Oggi, trent’anni dopo il primo romanzo che lo ha visto protagonista – Carta bianca – eccolo alle prese con tre omicidi nella Bologna del dicembre 1944, L’inverno più nero (Einaudi, marzo 2020).

Carlo Lucarelli è un grande scrittore, oltre che sceneggiatore e curatore di preziosi approfondimenti televisivi. È quindi evidente come non ci si debba stupire se la città in cui il protagonista si muove sia descritta con precisione e affetto, grazie a una documentazione storica imponente. D’altra parte, al sesto capitolo dedicato al suo primo – e forse più celebre – personaggio, Lucarelli può… fargli fare quello che vuole.
Forse lo ha reso più fragile e soprattutto la paura che lo prende allo stomaco, che porta sudore freddo e ansia, è divenuta via via una caratteristica sempre più importante. D’altra parte, quando inizia il romanzo, l’1 dicembre ’44, mancano quattro mesi alla liberazione della città, e il sangue scorrerà ancora per le strade e sotto i portici.
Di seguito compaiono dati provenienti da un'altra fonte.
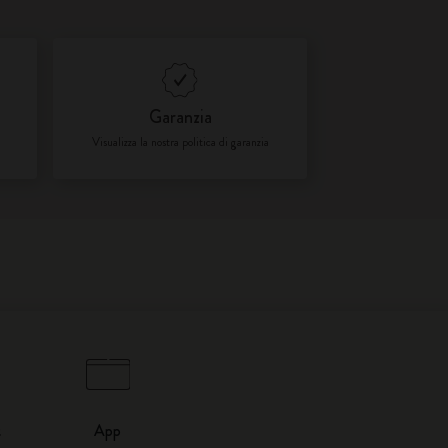
Garanzia
Visualizza la nostra politica di garanzia
&
App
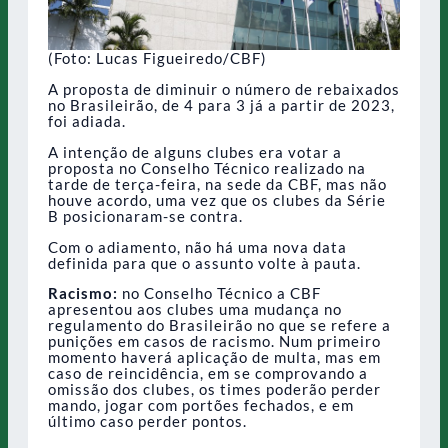
(Foto: Lucas Figueiredo/CBF)
A proposta de diminuir o número de rebaixados
no Brasileirão, de 4 para 3 já a partir de 2023,
foi adiada.
A intenção de alguns clubes era votar a
proposta no Conselho Técnico realizado na
tarde de terça-feira, na sede da CBF, mas não
houve acordo, uma vez que os clubes da Série
B posicionaram-se contra.
Com o adiamento, não há uma nova data
definida para que o assunto volte à pauta.
Racismo:
no Conselho Técnico a CBF
apresentou aos clubes uma mudança no
regulamento do Brasileirão no que se refere a
punições em casos de racismo. Num primeiro
momento haverá aplicação de multa, mas em
caso de reincidência, em se comprovando a
omissão dos clubes, os times poderão perder
mando, jogar com portões fechados, e em
último caso perder pontos.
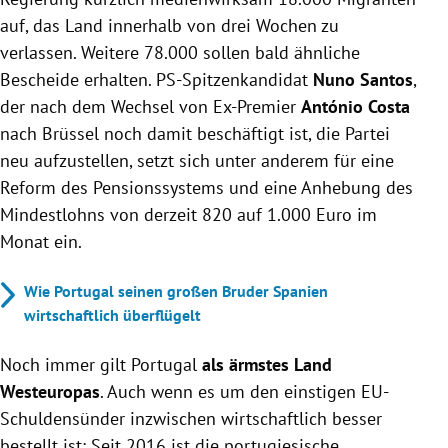
auf, das Land innerhalb von drei Wochen zu
verlassen. Weitere 78.000 sollen bald ähnliche
Bescheide erhalten. PS-Spitzenkandidat
Nuno Santos
,
der nach dem Wechsel von Ex-Premier
António Costa
nach Brüssel noch damit beschäftigt ist, die Partei
neu aufzustellen, setzt sich unter anderem für eine
Reform des Pensionssystems und eine Anhebung des
Mindestlohns von derzeit 820 auf 1.000 Euro im
Monat ein.
Wie Portugal seinen großen Bruder Spanien
wirtschaftlich überflügelt
Noch immer gilt Portugal
als ärmstes Land
Westeuropas
. Auch wenn es um den einstigen EU-
Schuldensünder inzwischen wirtschaftlich besser
bestellt ist: Seit 2016 ist die portugiesische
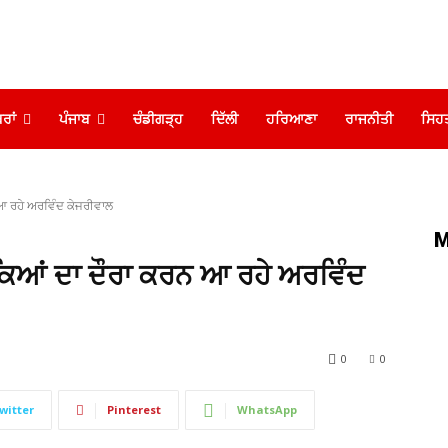
ਰਾਂ
ਪੰਜਾਬ
ਚੰਡੀਗੜ੍ਹ
ਦਿੱਲੀ
ਹਰਿਆਣਾ
ਰਾਜਨੀਤੀ
ਸਿਹ
ਆ ਰਹੇ ਅਰਵਿੰਦ ਕੇਜਰੀਵਾਲ
M
ਕਿਆਂ ਦਾ ਦੌਰਾ ਕਰਨ ਆ ਰਹੇ ਅਰਵਿੰਦ
0
0
witter
Pinterest
WhatsApp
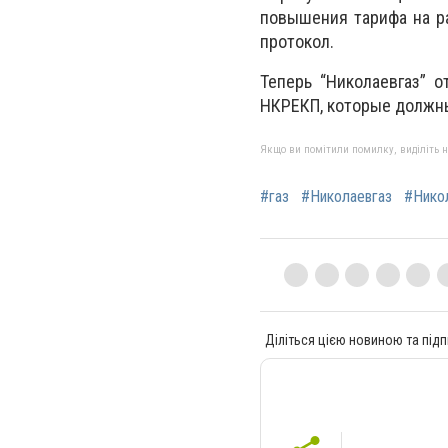
повышения тарифа на ра
протокол.
Теперь “Николаевгаз” 
НКРЕКП, которые должны
Якщо ви помітили помилку, виділіть нео
#газ
#Николаевгаз
#Нико
Діліться цією новиною та підп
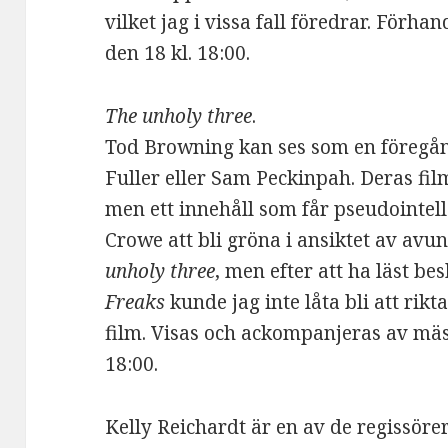
vilket jag i vissa fall föredrar. Förha
den 18 kl. 18:00.
The unholy three
.
Tod Browning kan ses som en föregån
Fuller eller Sam Peckinpah. Deras film
men ett innehåll som får pseudointe
Crowe att bli gröna i ansiktet av avun
unholy three
, men efter att ha läst b
Freaks
kunde jag inte låta bli att ri
film. Visas och ackompanjeras av mäst
18:00.
Kelly Reichardt är en av de regissör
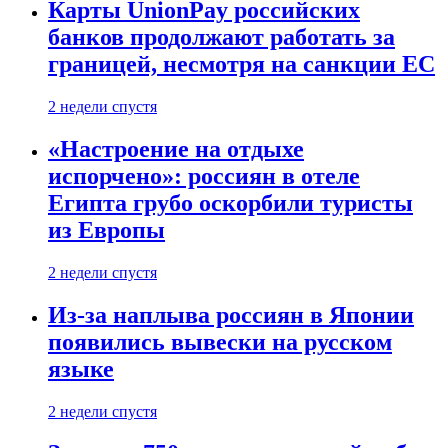
Карты UnionPay российских
банков продолжают работать за
границей, несмотря на санкции ЕС
2 недели спустя
«Настроение на отдыхе
испорчено»: россиян в отеле
Египта грубо оскорбили туристы
из Европы
2 недели спустя
Из-за наплыва россиян в Японии
появились вывески на русском
языке
2 недели спустя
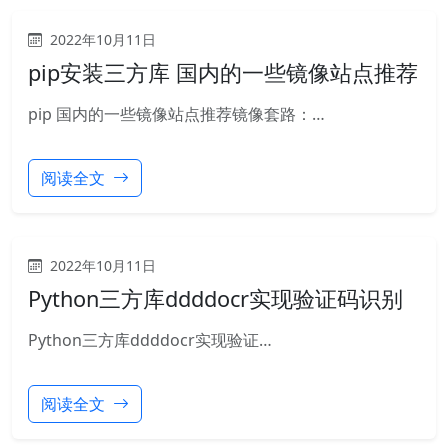
2022年10月11日
pip安装三方库 国内的一些镜像站点推荐
pip 国内的一些镜像站点推荐镜像套路：…
阅读全文
2022年10月11日
Python三方库ddddocr实现验证码识别
Python三方库ddddocr实现验证…
阅读全文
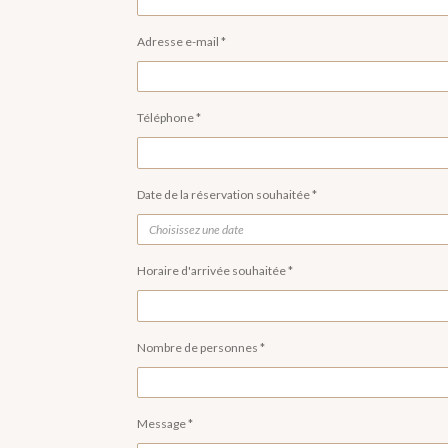
Adresse e-mail *
Téléphone *
Date de la réservation souhaitée *
Horaire d'arrivée souhaitée *
Nombre de personnes *
Message *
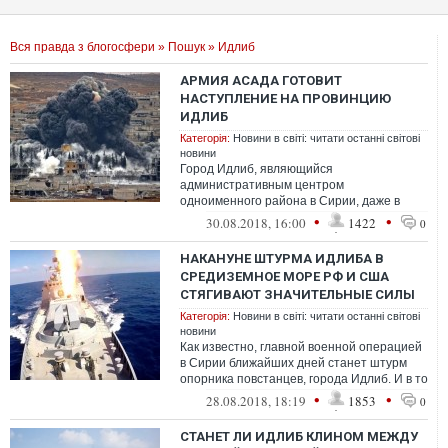
Вся правда з блогосфери
»
Пошук
» Идлиб
АРМИЯ АСАДА ГОТОВИТ
НАСТУПЛЕНИЕ НА ПРОВИНЦИЮ
ИДЛИБ
Категорія:
Новини в світі: читати останні світові
новини
Город Идлиб, являющийся
административным центром
одноименного района в Сирии, даже в
мирное время с трудом переваливал за
•
•
30.08.2018, 16:00
1422
0
100 тысяч населения. Однако ...
НАКАНУНЕ ШТУРМА ИДЛИБА В
СРЕДИЗЕМНОЕ МОРЕ РФ И США
СТЯГИВАЮТ ЗНАЧИТЕЛЬНЫЕ СИЛЫ
Категорія:
Новини в світі: читати останні світові
новини
Как известно, главной военной операцией
в Сирии ближайших дней станет штурм
опорника повстанцев, города Идлиб. И в то
время как к этому населенному пу...
•
•
28.08.2018, 18:19
1853
0
СТАНЕТ ЛИ ИДЛИБ КЛИНОМ МЕЖДУ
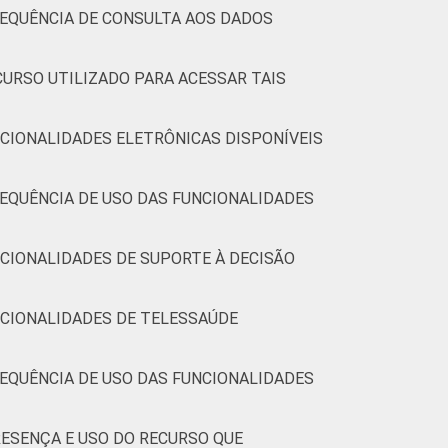
7.
REQUÊNCIA DE CONSULTA AOS DADOS
CURSO UTILIZADO PARA ACESSAR TAIS
CIONALIDADES ELETRÔNICAS DISPONÍVEIS
EQUÊNCIA DE USO DAS FUNCIONALIDADES
CIONALIDADES DE SUPORTE À DECISÃO
NCIONALIDADES DE TELESSAÚDE
EQUÊNCIA DE USO DAS FUNCIONALIDADES
ESENÇA E USO DO RECURSO QUE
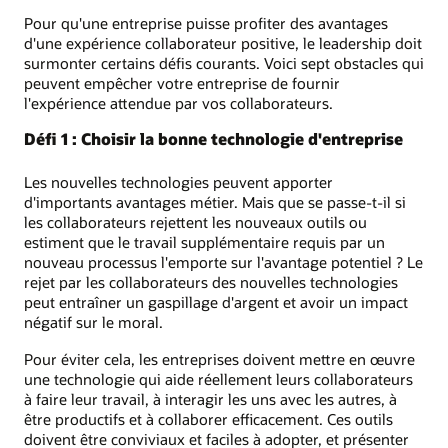
Pour qu'une entreprise puisse profiter des avantages
d'une expérience collaborateur positive, le leadership doit
surmonter certains défis courants. Voici sept obstacles qui
peuvent empêcher votre entreprise de fournir
l'expérience attendue par vos collaborateurs.
Défi 1 : Choisir la bonne technologie d'entreprise
Les nouvelles technologies peuvent apporter
d'importants avantages métier. Mais que se passe-t-il si
les collaborateurs rejettent les nouveaux outils ou
estiment que le travail supplémentaire requis par un
nouveau processus l'emporte sur l'avantage potentiel ? Le
rejet par les collaborateurs des nouvelles technologies
peut entraîner un gaspillage d'argent et avoir un impact
négatif sur le moral.
Pour éviter cela, les entreprises doivent mettre en œuvre
une technologie qui aide réellement leurs collaborateurs
à faire leur travail, à interagir les uns avec les autres, à
être productifs et à collaborer efficacement. Ces outils
doivent être conviviaux et faciles à adopter, et présenter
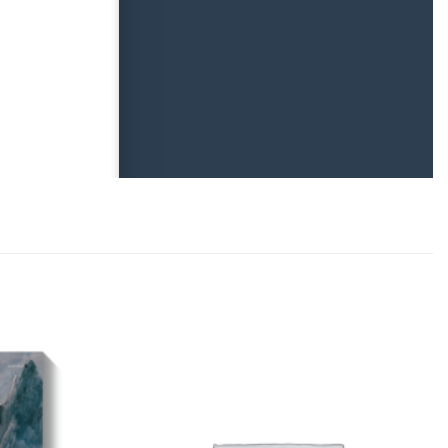
Add to
Add to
Tre morti, tre indagini, tre parti del romanzo. Tre omicidi in una sola notte, nell’arco di poche centinaia di metri uno dall’altro; e attorno ai quali si mescolano interessi fra loro del tutto diversi: dai nazisti ai partigiani. Ci sono liquori, donne affascinanti, lavanderine, ufficiali tutti d’un pezzo, carogne vere e proprie, che sanno solo torturare e ingannare. De Luca, che non prende posizione ma “fa il poliziotto” (anche se all’inizio inquina la scena di un crimine, per far indagare in una direzione di comodo), arriva a capo di ogni mistero.

Carlo Lucarelli racconta ogni storia, e “la” storia dei quei giorni, con una scrittura fluida e ipnotica, che risucchia nelle pagine e ti rende difficile abbandonare la lettura. Un grande scrittore, non c’è dubbio.
Due appunti, che non intaccano la forza e la qualità del romanzo. I brani di cronaca tratti dal “Carlino” che, come nel romanzo precedente, aprono i capitoli. Note per contestualizzare la vicenda? Vezzi per mostrare la quantità della documentazione?
Non importa: se ne poteva fare a meno. Infine qualche refuso di troppo, come “premesso” invece di “permesso”; o, addirittura, nelle note di pagina 303: “finito di scrivere a Libreville (Gabon), sabato 7 dicembre 2020, ore 9:26”. Come dire… opera aperta.